--- Records for this exercise Enclosed Below ---
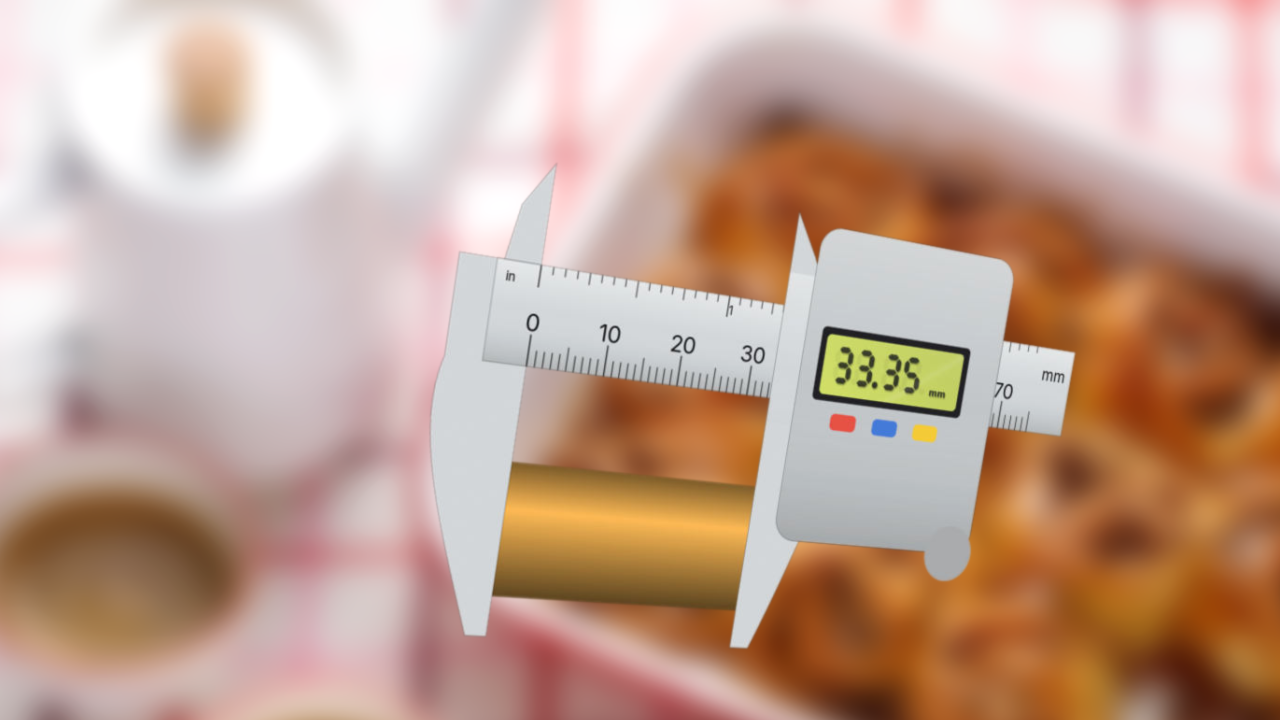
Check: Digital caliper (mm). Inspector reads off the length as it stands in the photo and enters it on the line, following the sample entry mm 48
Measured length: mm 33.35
--- End of Enclosed Records for this exercise ---
--- Records for this exercise Enclosed Below ---
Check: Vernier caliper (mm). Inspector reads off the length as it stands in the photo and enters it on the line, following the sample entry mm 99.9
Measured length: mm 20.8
--- End of Enclosed Records for this exercise ---
--- Records for this exercise Enclosed Below ---
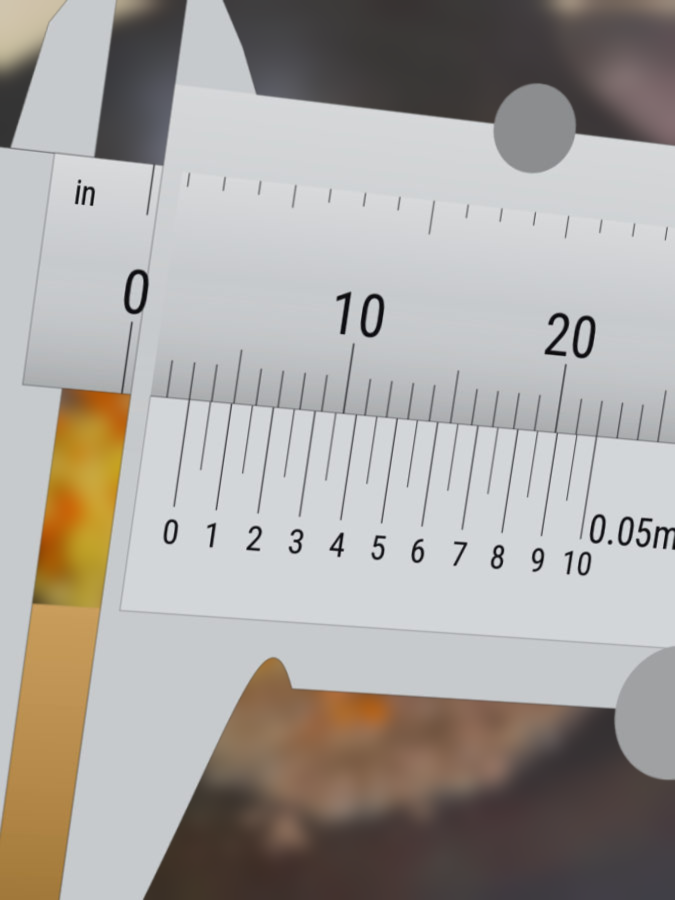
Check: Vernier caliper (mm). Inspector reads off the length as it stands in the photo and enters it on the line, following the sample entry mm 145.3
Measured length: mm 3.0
--- End of Enclosed Records for this exercise ---
Can you copy out the material from the line containing "entry mm 99.9" through the line containing "Measured length: mm 20.8", character for character?

Check: Vernier caliper (mm). Inspector reads off the length as it stands in the photo and enters it on the line, following the sample entry mm 99.9
Measured length: mm 20.8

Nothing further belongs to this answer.